The keys to the resurgence of youth gangs

02/12/2022 at 19:19

CET


Jaime and Diegoaged 15 and 25, are the latest victims of a “third generation“of youth gangs in Spain that has intensified its violence in recent months. It is the result of having looked the other way when these young people, mostly minors, required education and accompaniment, according to the diagnosis of experts consulted by Efe.

After the three brawls between the Dominican Don’t Play (DDP) and the Trinitarios that at least converged last weekend in Madrid, leaving two dead and three stabbed in serious condition, a forceful response has not been long in coming.

Starting this Thursday, more than 500 police officers control the streets and parks of 11 districts of the capital and the municipality of Parla to stop possible reprisals and the escalation of violence detected last December, when the “Hispano” operation was launched, which in just over three months has resulted in 118 detainees and dozens of weapons seized from these groups.

The Civil Guard has also deployed in nine municipalities of the Community of Madrid to 834 agents that will monitor the hot spots where they have detected a greater presence of these bands.

However, the agents themselves, such as the inspector and spokesman for the Federal Police Union (UFP), Jose Maria Benito They lament that previously “something must have gone wrong” when the security forces have to prioritize a threat such as that constituted by these youth gangs, which had 80 active groups in the national territory at the end of 2021, according to data from the Ministry of the Interior.

Third generation

They are under 13, 14 or 15 years old, like Jaime, the boy linked to the Trinitarios who was stabbed to death with a machete by suspected members of the DDP in the atocha streetalthough the Police have not yet been able to identify them.

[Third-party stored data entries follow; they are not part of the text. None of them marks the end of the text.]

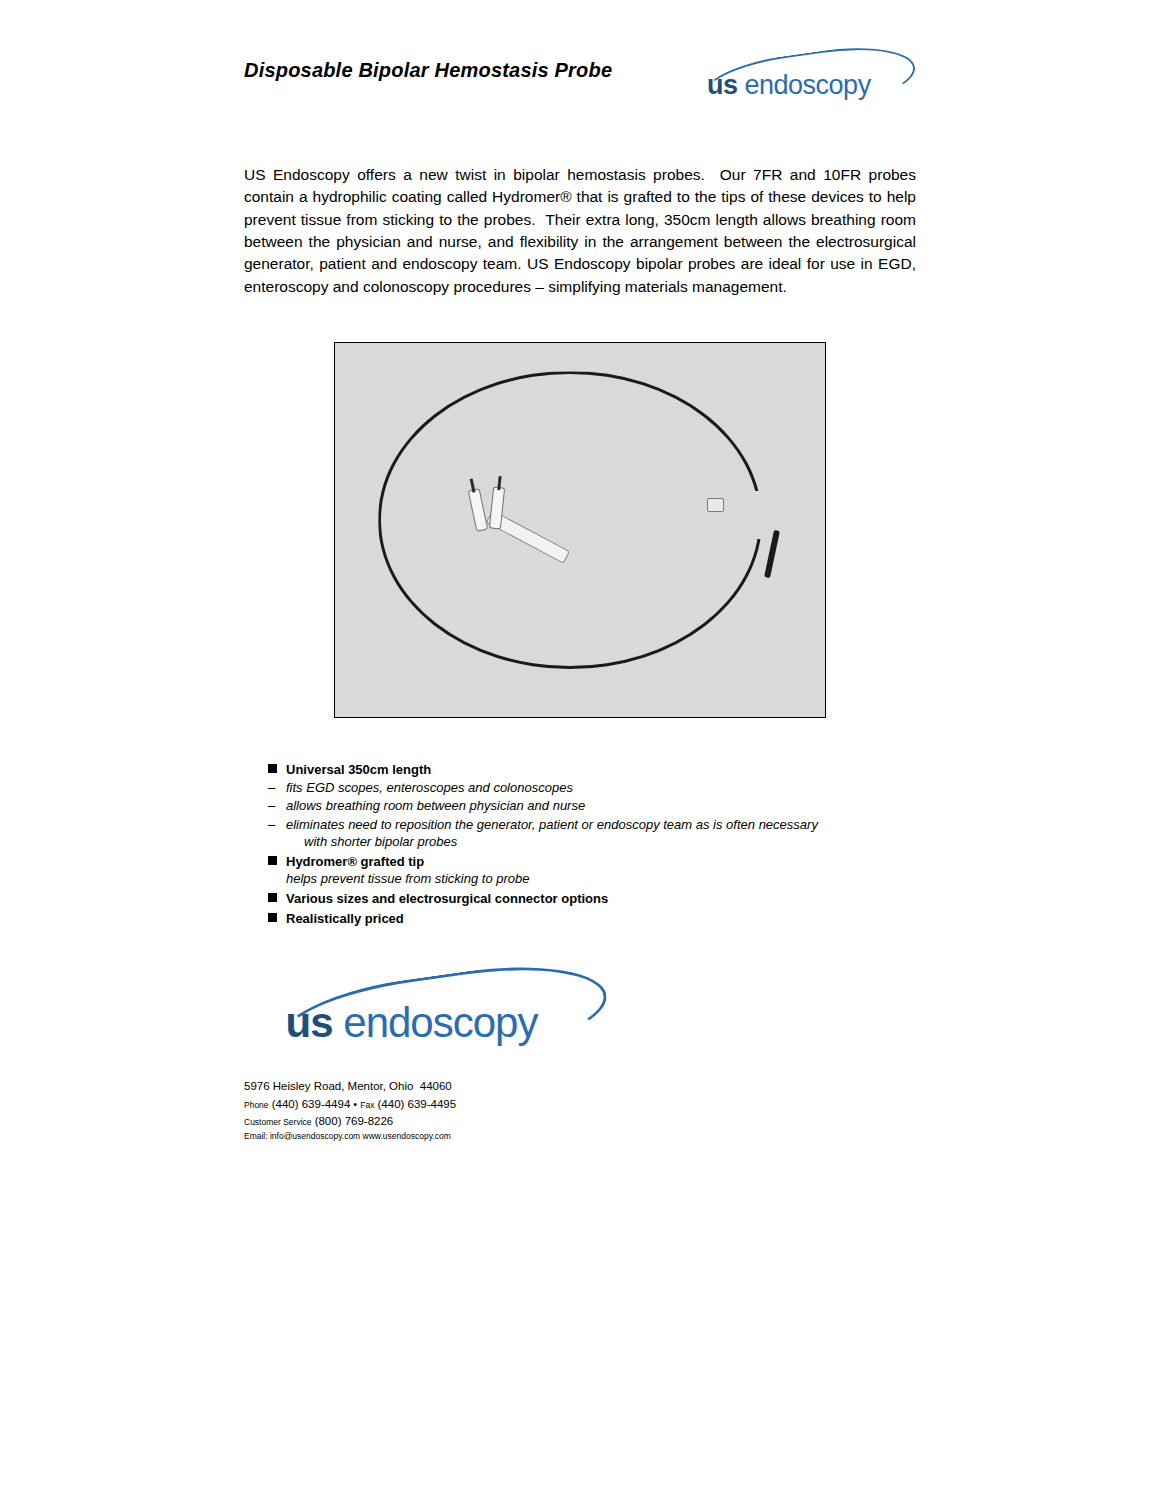Disposable Bipolar Hemostasis Probe
us endoscopy
US Endoscopy offers a new twist in bipolar hemostasis probes. Our 7FR and 10FR probes contain a hydrophilic coating called Hydromer® that is grafted to the tips of these devices to help prevent tissue from sticking to the probes. Their extra long, 350cm length allows breathing room between the physician and nurse, and flexibility in the arrangement between the electrosurgical generator, patient and endoscopy team. US Endoscopy bipolar probes are ideal for use in EGD, enteroscopy and colonoscopy procedures – simplifying materials management.
Universal 350cm length
–fits EGD scopes, enteroscopes and colonoscopes
–allows breathing room between physician and nurse
–eliminates need to reposition the generator, patient or endoscopy team as is often necessary with shorter bipolar probes
Hydromer® grafted tip helps prevent tissue from sticking to probe
Various sizes and electrosurgical connector options
Realistically priced
us endoscopy
5976 Heisley Road, Mentor, Ohio 44060
Phone (440) 639-4494 • Fax (440) 639-4495
Customer Service (800) 769-8226
Email: info@usendoscopy.com www.usendoscopy.com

And they are more violent because they want to demonstrate loyalty to their superiors. The expert in urban groups John Knight defines these minors as the “third generation of gang members” in Spain, since the security and justice forces already had to quell their violence in 2003, when they emerged in the country, and in 2014, the year in which the Supreme Court declared the criminal and illicit nature of the Dominican Don’ t Play (first and second generation).

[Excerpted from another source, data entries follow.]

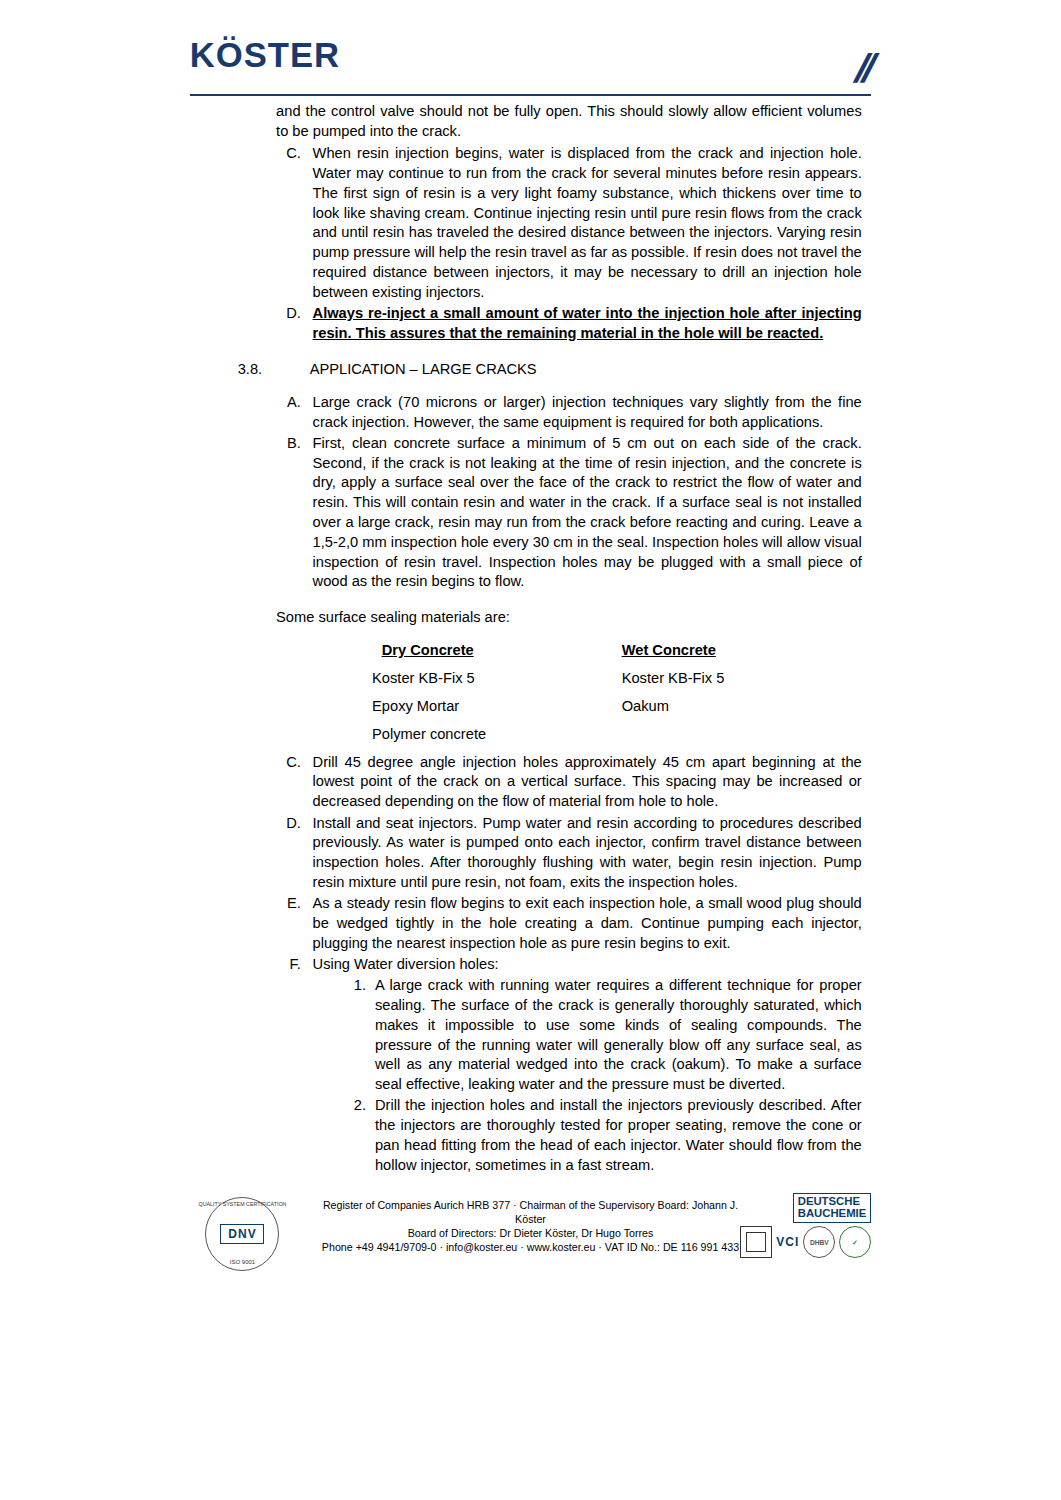KÖSTER //
and the control valve should not be fully open. This should slowly allow efficient volumes to be pumped into the crack.
When resin injection begins, water is displaced from the crack and injection hole. Water may continue to run from the crack for several minutes before resin appears. The first sign of resin is a very light foamy substance, which thickens over time to look like shaving cream. Continue injecting resin until pure resin flows from the crack and until resin has traveled the desired distance between the injectors. Varying resin pump pressure will help the resin travel as far as possible. If resin does not travel the required distance between injectors, it may be necessary to drill an injection hole between existing injectors.
Always re-inject a small amount of water into the injection hole after injecting resin. This assures that the remaining material in the hole will be reacted.
3.8. APPLICATION – LARGE CRACKS
Large crack (70 microns or larger) injection techniques vary slightly from the fine crack injection. However, the same equipment is required for both applications.
First, clean concrete surface a minimum of 5 cm out on each side of the crack. Second, if the crack is not leaking at the time of resin injection, and the concrete is dry, apply a surface seal over the face of the crack to restrict the flow of water and resin. This will contain resin and water in the crack. If a surface seal is not installed over a large crack, resin may run from the crack before reacting and curing. Leave a 1,5-2,0 mm inspection hole every 30 cm in the seal. Inspection holes will allow visual inspection of resin travel. Inspection holes may be plugged with a small piece of wood as the resin begins to flow.
Some surface sealing materials are:
| Dry Concrete | Wet Concrete |
| --- | --- |
| Koster KB-Fix 5 | Koster KB-Fix 5 |
| Epoxy Mortar | Oakum |
| Polymer concrete | |
Drill 45 degree angle injection holes approximately 45 cm apart beginning at the lowest point of the crack on a vertical surface. This spacing may be increased or decreased depending on the flow of material from hole to hole.
Install and seat injectors. Pump water and resin according to procedures described previously. As water is pumped onto each injector, confirm travel distance between inspection holes. After thoroughly flushing with water, begin resin injection. Pump resin mixture until pure resin, not foam, exits the inspection holes.
As a steady resin flow begins to exit each inspection hole, a small wood plug should be wedged tightly in the hole creating a dam. Continue pumping each injector, plugging the nearest inspection hole as pure resin begins to exit.
Using Water diversion holes:
A large crack with running water requires a different technique for proper sealing. The surface of the crack is generally thoroughly saturated, which makes it impossible to use some kinds of sealing compounds. The pressure of the running water will generally blow off any surface seal, as well as any material wedged into the crack (oakum). To make a surface seal effective, leaking water and the pressure must be diverted.
Drill the injection holes and install the injectors previously described. After the injectors are thoroughly tested for proper seating, remove the cone or pan head fitting from the head of each injector. Water should flow from the hollow injector, sometimes in a fast stream.
QUALITY SYSTEM CERTIFICATION
DNV
ISO 9001
Register of Companies Aurich HRB 377 · Chairman of the Supervisory Board: Johann J. Köster
Board of Directors: Dr Dieter Köster, Dr Hugo Torres
Phone +49 4941/9709-0 · info@koster.eu · www.koster.eu · VAT ID No.: DE 116 991 433
DEUTSCHE
BAUCHEMIE
VCI DHBV ✓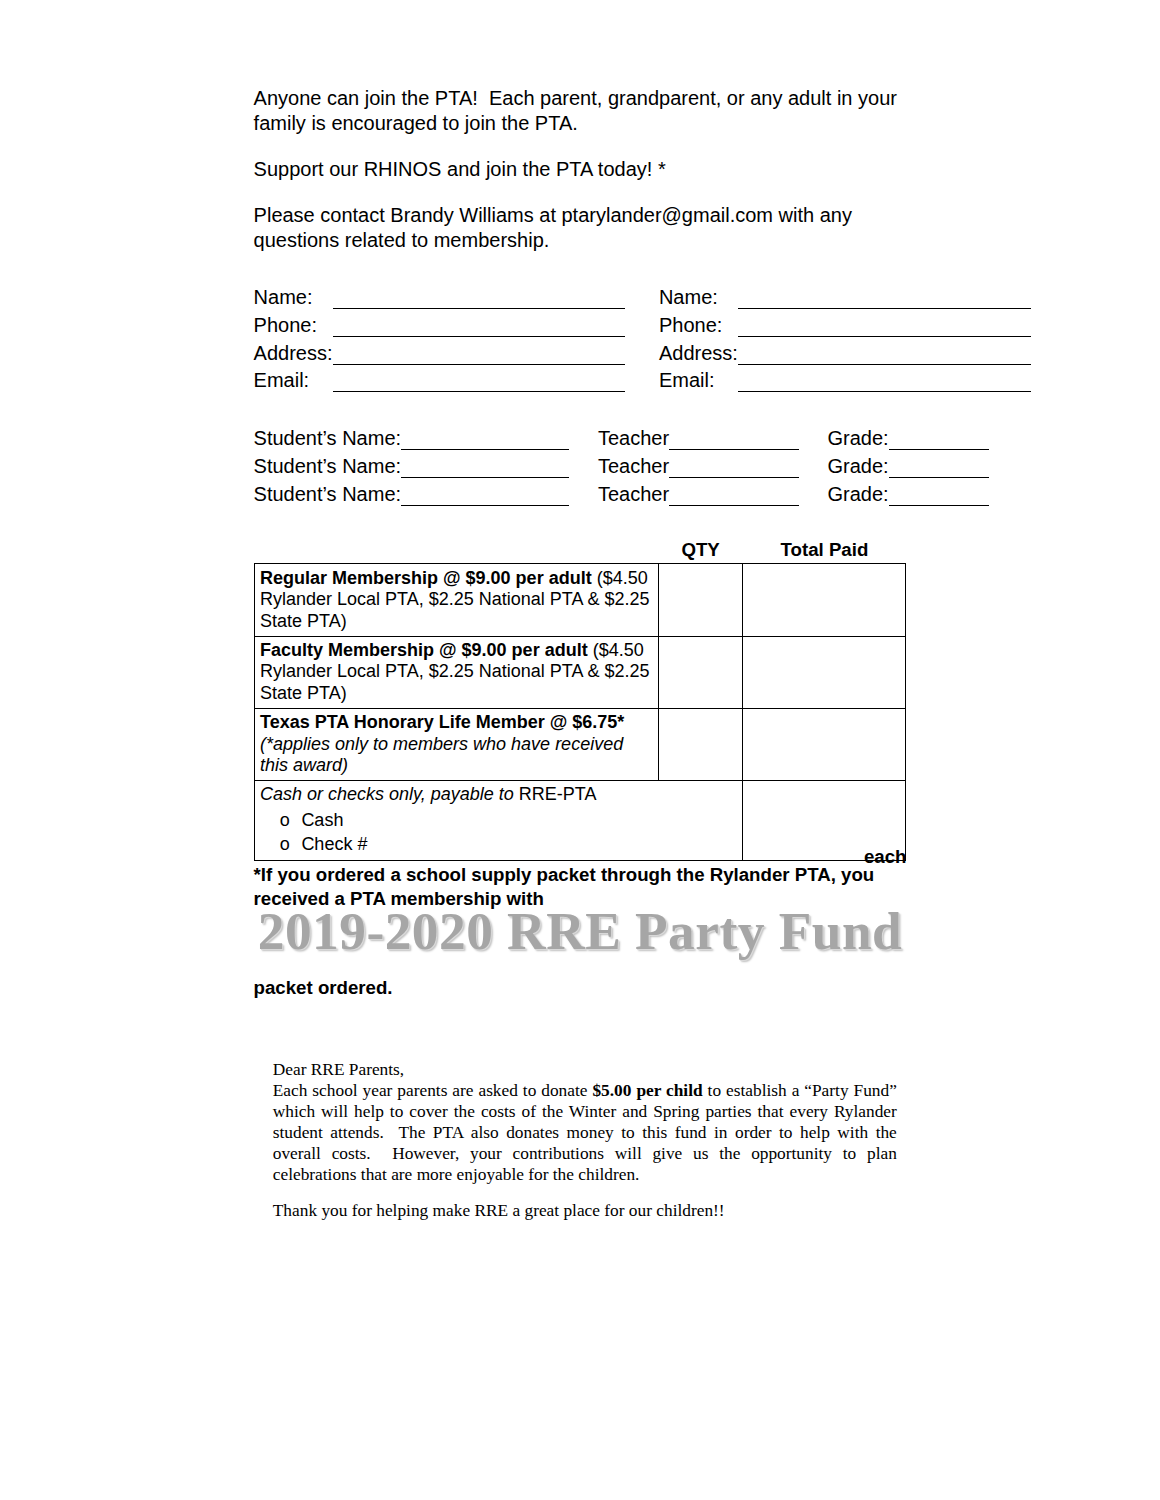Anyone can join the PTA! Each parent, grandparent, or any adult in your family is encouraged to join the PTA.
Support our RHINOS and join the PTA today! *
Please contact Brandy Williams at ptarylander@gmail.com with any questions related to membership.
| Name: | | Name: | |
| Phone: | | Phone: | |
| Address: | | Address: | |
| Email: | | Email: | |
| Student’s Name: | | Teacher | | Grade: | |
| Student’s Name: | | Teacher | | Grade: | |
| Student’s Name: | | Teacher | | Grade: | |
| | QTY | Total Paid |
| --- | --- | --- |
| Regular Membership @ $9.00 per adult ($4.50 Rylander Local PTA, $2.25 National PTA & $2.25 State PTA) | | |
| Faculty Membership @ $9.00 per adult ($4.50 Rylander Local PTA, $2.25 National PTA & $2.25 State PTA) | | |
| Texas PTA Honorary Life Member @ $6.75* (*applies only to members who have received this award) | | |
| Cash or checks only, payable to RRE-PTA Cash Check # | |
*If you ordered a school supply packet through the Rylander PTA, you received a PTA membership with
each
2019-2020 RRE Party Fund
packet ordered.
Dear RRE Parents,
Each school year parents are asked to donate $5.00 per child to establish a “Party Fund” which will help to cover the costs of the Winter and Spring parties that every Rylander student attends. The PTA also donates money to this fund in order to help with the overall costs. However, your contributions will give us the opportunity to plan celebrations that are more enjoyable for the children.
Thank you for helping make RRE a great place for our children!!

Afterward, according to Caballero, society has not bothered to welcome these young people into the community, a large part of them of foreign origin or of immigrant parents, but with Spanish nationality – the latter represent 90 percent according to the Government delegate in Madrid, Mercedes Gonzalez-.

It is within the bands where they have found the “sense of belonging” which they lacked. “They feel like it’s their second family,” he says.

In fact, such commitment to brotherhood is what leads them to show no scruples when it comes to committing a crime when so requested by his superiors, reaching the extreme of going to kill in cold blood.

Likewise, Joan Caballero points out that society, in addition to marginalizing them, has “stigmatized” to the members of the gangs, which has made them “reaffirm” their status as “gang members”: “If the people and the TV say so, then yes, I am.”

delegitimize violence

The experts consulted by Efe coincide in demanding a state prevention plan against youth violence, the absence of which has given wings to young people in situations of social vulnerability to radicalize themselves within gangs and other groups.

The president of the Movement against Intolerance, Stephen Ibarraone of the voices that demands that the Government promote policies against crime among minors, stresses the need to “delegitimize violence”, as well as “stop normalizing and justifying such behavior”.

At the judicial level, it recalls that the declaration of the DDP and other gangs as criminal organizations by the Supreme Court means that the security forces can bring to justice any individual who is investigated and has sufficient links with said organizations, but “it’s not being done”denounces Ibarra.

In addition, it maintains that the minor’s law, which punishes serious crimes committed by people over 16 years of age with internment, “trivializes“The penalties for young people in that age range who commit crimes within the gangs.

Ibarra points out that the discourse against violence must be separated from xenophobia, since it has nothing to do with the origin of the “criminals“.

At the Police Target

Since the beginning of the century, youth gangs have been a priority for the Police. Says the UFP spokesman, Jose Maria Benito and the existence of specific units that investigate these groups within the Information Brigades proves it.

However, Benito and Pablo Pérez, spokesperson for the Jupol police union, affirm that there is an intensification of the violence exerted by gangs -reflected in the use of weapons such as machetes-, although they do not perceive an upturn in the number of brawls or events that they lead.

Both support the police deployment of gang control in the face of this escalation of violence, but regret that, as in the face of other threats, they don’t have enough troops “to get to everything”.

However, they will work “at the foot of the canyon” over the next few weeks so that in Madrid -and the rest of Spain- security continues to reign.